Intervention de Bruno le Maire

Séance en hémicycle du vendredi 19 octobre 2018 à 15h00
Projet de loi de finances pour 2019 — Article 14

Bruno le Maire, ministre de l'économie et des finances :

Premièrement, notre objectif est de faire de la France la nation technologiquement la plus puissante en Europe. Tel est notre objectif, parce qu'il nous permettra de soutenir nos entreprises et de créer des emplois, et des emplois à forte valeur ajoutée pour les salariés, c'est-à-dire avec de bonnes rémunérations.

À échéance de quinze ou vingt ans, la France doit être devenue la première nation technologique en Europe : je suis convaincu que c'est à portée de main. Je suis également convaincu qu'au-delà de la puissance économique que cela nous donnera, le rétablissement de notre balance commerciale extérieure en dépend. Et elle ne dépend que de ça.

Soit nous devenons une nation technologiquement puissante et nos produits s'exporteront bien, soit nous persistons à rater le coche de la numérisation et des nouvelles technologies, et notre balance commerciale extérieure ne cessera de décliner, comme nos emplois.
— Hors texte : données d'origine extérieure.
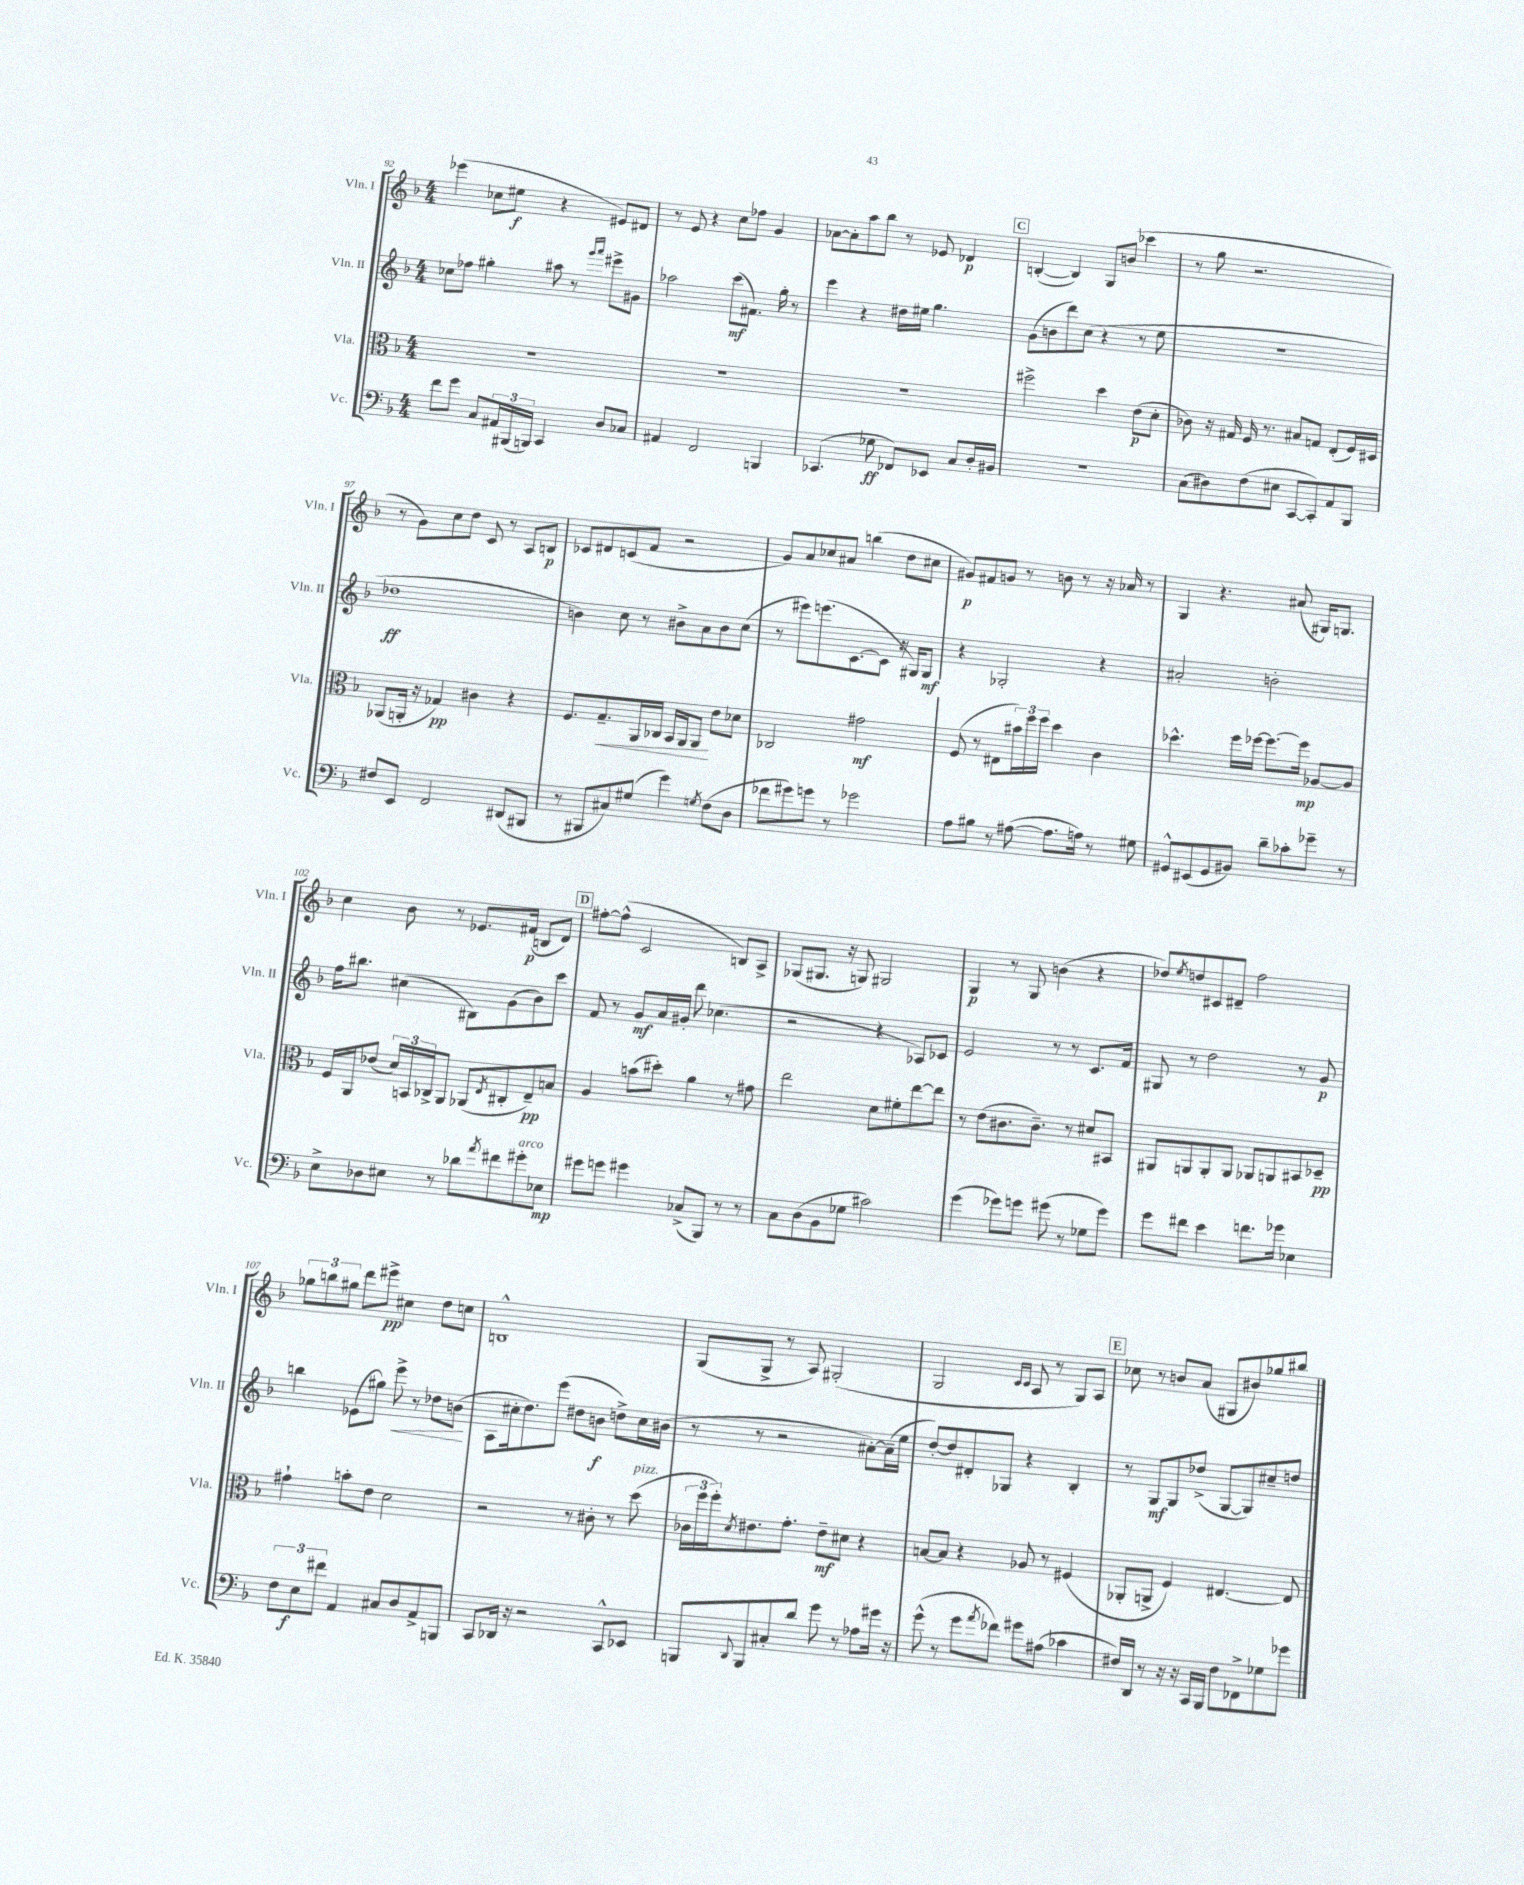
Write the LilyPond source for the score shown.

<<
\new StaffGroup <<
\new Staff = "s0" \with { instrumentName = "Vln. I" shortInstrumentName = "Vln. I" } {
    \clef treble \key f \major \numericTimeSignature \time 4/4
    ees'''4( ces''8 eis''8\f r4 eis'8) dis'8 |
    r8 e'8 r4 c''8 fes''8 g'4 |
    aes'8~ aes'8-. a''8 bes''8 r8 ees'8 des'4\p |
    \mark \markup { \box "C" } b4~-.( b4) g8 b'8( ces'''4 |
    r8 g''8 r2. |
    r8 g'8) c''8 d''8 c'8 r8 a8 b8\p |
    ces'8 dis'8 c'8( f'8 r2 |
    g'8) a'8 ces''8 ais'8 b''4( d''8 cis''8 |
    gis'8\p) fis'8 g'8 r8 b'8 r8 r16 aes'16 r8 |
    g4 r4. ais'8( gis16) g8. |
    c''4 bes'8 r8 ees'8. fis'16\p( b8 d'8) |
    \mark \markup { \box "D" } fis''8~-. fis''8-^( c'2 b8) a8-> |
    ges8( gis8. r16 g8) gis2 |
    g4\p r8 g8 b'4( r4 |
    des''8) \acciaccatura { e''8 } d''8 cis'8 dis'8-- f''2 |
    \tuplet 3/2 { ges''8 b''8 gis''8 } d'''8 eis'''8->\pp cis''4 d''8 c''8 |
    b1-^ |
    g8( g8-> r8 a8) gis2-.( |
    g2 \grace { c'16 c'16 } a8 r8 g8) a8 |
    \mark \markup { \box "E" } ces''8 r8 b'8 a'8( gis8 bis'8) ges''8 bis''8 \bar "|." |
}
\new Staff = "s1" \with { instrumentName = "Vln. II" shortInstrumentName = "Vln. II" } {
    \clef treble \key f \major \numericTimeSignature \time 4/4
    ces''8 fes''8 gis''4-. ais''8 r8 \grace { g'''16 a'''16 } eis'''8-> gis'8 |
    aes''2 c'''8\mf( fis'8.) g''16-. r8 |
    e'''4 r4 dis''16 eis''16 g''4. |
    \mark \markup { \box "C" } g'8( b'8 d'''8) c''8( r4 r8 e''8 |
    R1 |
    des''1\ff |
    b'4) c''8 r8 bis'8-> a'8 bis'8 c''8( |
    r8 eis'''8) e'''8.( c'8.~ c'8 r16 gis16) gis8\mf |
    r4 ges2-. r4 |
    ais'2-. b'2-. |
    f''16 bis''8. cis''4( bis8) g'8( bes'8) c'''8 |
    \mark \markup { \box "D" } f'8 r8 g'8\mf a'16 gis'16-. d'''8 ces''4.( |
    r2 r4 aes8) ces'8 |
    e'2 r8 r8 c'8. f'16 |
    gis8 r8 d''2 r8 g'8\p |
    b''4 ees'8( gis''8) e'''8->\< r8 des''8 b'8\!( |
    a8 cis''16-. d''8.) e'''8( dis''8 b'8\f d''8->) cis''16 bis'16( |
    r8 r8 r2 ais'8~-.) ais'16--( e''16 |
    d''8~-.) d''8 dis'8-. ges8 r4 bes4-. |
    \mark \markup { \box "E" } r8 g8\mf g8 des''8->( g8~ g8) cis''8-- d''8 \bar "|." |
}
\new Staff = "s2" \with { instrumentName = "Vla." shortInstrumentName = "Vla." } {
    \clef alto \key f \major \numericTimeSignature \time 4/4
    R1 |
    R1 |
    R1 |
    \mark \markup { \box "C" } fis''2-> d''4 e'8\p( d'8-. |
    ces'8) r16 gis16 f16 r8. bis8 g8 e8-.( f16) dis16 |
    aes,8( a,16-. r16 ges4\pp) cis'4 r4 |
    f8. g8.--\< a,16 ces16 bes,16 a,16 a,8\! e'8 des'8 |
    ces2 gis'2\mf |
    f8( r8 eis8 \tuplet 3/2 { bis'16) f''16 f''16 } d''4 c'4 |
    des''4.-^ f''16 fes''16~ fes''8.~ fes''16\mp aes8~ aes8 |
    f16 a,16 ees'8( \tuplet 3/2 { d'16) b,16 ces16-> } a,8 aes,8( \acciaccatura { e8 } cis8-. e8--\pp) b8 |
    \mark \markup { \box "D" } a4 b'8( dis''8-.) a'4 r8 gis'8 |
    e''2 d'8 fis'8-. e''8~ e''8 |
    r8 e'8( cis'8. cis'8.--) r8 dis'8 bis,8 |
    ais,8 a,8 a,8-. a,8 aes,8 a,8 bis,8 des8--\pp |
    gis'4-! b'8-. e'8 d'2 |
    r2 r8 cis'8-. r8 d''8^\markup { \italic "pizz." }( |
    \tuplet 3/2 { ces'16 f''16 f''16-.) } \acciaccatura { d'8 } eis'8. g'8.-. eis'8--\mf dis'8 r4 |
    b8~ b8 r4 aes8 r8 fis4( |
    \mark \markup { \box "E" } aes,8-. a,8-> f4) eis4.~ eis8 \bar "|." |
}
\new Staff = "s3" \with { instrumentName = "Vc." shortInstrumentName = "Vc." } {
    \clef bass \key f \major \numericTimeSignature \time 4/4
    f'8 g'8 c8 \tuplet 3/2 { ais,16 bis,,16( b,,16) } c,4 d8 ces8 |
    ais,4 f,2 b,,4 |
    ces,4.( ges8\ff fes,8) ees,8 c8 d16-. bis,16 |
    \mark \markup { \box "C" } R1 |
    c8( dis8) f8( eis8 c,8~ c,8-.) a,8 bes,,8 |
    fis8 e,8 f,2 dis,8( bis,,8 |
    r8 bis,,8 cis8) gis8( g'4) \acciaccatura { g8 } f8( d8 |
    fes'8 gis'8) g'8 r8 ges'2 |
    a8 bis8 r8 ais8~( ais8. a16) r8 gis8 |
    gis,8-^ eis,8( gis,8 bis,8) d'8-- ces'8-. ges'8-- r8 |
    e8-> des8 eis8 r8 des'8 \acciaccatura { a'8 } fis'8 gis'8-.^\markup { \italic "arco" } ees8\mp |
    \mark \markup { \box "D" } gis'8 g'8 gis'4 ces8->( bes,,8) r8 r8 |
    c8 d8( bes,8 ges8 cis'2) |
    g'4( ges'8) g'8 gis'8( r8 ges8 gis'8) |
    g'8 fis'8 e'4 f'8. ges'16 ees4 |
    \tuplet 3/2 { f8 e8\f fis'8 } a,4 cis8 d8 a,8-> b,,8 |
    c,8 des,16 r16 r2 c,8-^ ees,8 |
    b,,8 \appoggiatura { d,8 } b,,8 cis8-. d'8 g'8 r8 aes8 gis'16 r16 |
    g'8-^( r8 g'8 \acciaccatura { a'8 } fes'8) gis'8 ais8( ces'4 |
    \mark \markup { \box "E" } fis16) d,16 r8 r16 r16 c,16 bes,,16 fis8 fes,8-> ges8 ges'8 \bar "|." |
}
>>
>>
\layout { \context { \Score currentBarNumber = #92 } }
En effet, une telle évolution se traduirait ensuite, très concrètement, par des fermetures d'usine ou d'exploitations agricoles sur notre territoire.

Quel est, aujourd'hui, le dispositif fiscal en matière de dépenses de recherche et développement ? Je considère que s'il est effectivement très attractif, il est, honnêtement, indéfendable.

Il est attractif car nous avons, dans le domaine de la recherche et le développement, un taux réduit d'imposition des plus-values de cession tirées des brevets des droits de propriété intellectuelle, qui s'élève à 15 % pour les entreprises redevables de l'impôt sur les sociétés – au lieu du taux normal de 33,13 % – et de 12,8 % pour les entreprises relevant de l'impôt sur le revenu, au lieu du barème.

Il s'agit par conséquent d'un dispositif fiscal qui est extraordinairement avantageux, mais – et le mais est d'importance – qui est accordé aux entreprises quel que soit le lieu de réalisation de la recherche.

Pour tous ceux qui ici veulent, à juste titre, une fiscalité juste, honnêtement, conserver un tel avantage fiscal alors que la recherche – j'englobe dans cette notion les laboratoires, les emplois, les salariés et les chercheurs – n'est même pas réalisée sur notre territoire pose une véritable difficulté.

Ce que nous cherchons est d'abord un dispositif qui soit juste et efficace, les deux à la fois. Il ne doit pas simplement être efficace, mais aussi juste, car il n'y a pas de raison que le contribuable paye un avantage fiscal accordé à des entreprises qui réalisent leur recherche à l'extérieur du territoire français.

Or c'est le cas.

Si nous laissons les choses en l'état, c'est vous qui viendrez bientôt, et légitimement, me voir pour me dire : telle grande entreprise bénéficie d'un avantage fiscal formidable, mais elle vient de fermer son laboratoire de recherche pour le délocaliser dans un pays où les coûts de production, comme les salaires, sont moins élevés, et elle va continuer à bénéficier dudit avantage !

C'est indéfendable.

Il est donc nécessaire, deuxièmement, de revoir ce dispositif fiscal. Ce n'est que dans un deuxième temps que vient la question de l'OCDE. Beaucoup me disent en effet que nous serions en train de nous soumettre aux règles internationales.

C'est tout d'abord mieux, lorsque l'on défend le multilatéralisme, ce qui est notre cas, de respecter de telles règles. Cependant, cela ne vient, dans notre raisonnement, que dans un second temps.

Oui, les règles fiscales « nexus », sur lesquelles je reviendrai, sont aujourd'hui appliquées par tous les États européens. Ils ont tous sans exception transposé ces obligations de l'OCDE. Un seul ne l'a pas fait : la France.

Or lorsque vous allez à l'OCDE défendre les règles du multilatéralisme – et que vous affirmez : nous en avons assez des États qui défendent leurs propres règles et qui refusent les règles communes, alors que vous-même n'avez pas appliqué les règles multilatérales – , franchement, pour dire les choses simplement, vous n'êtes pas bien.

Il me paraît donc important de le faire.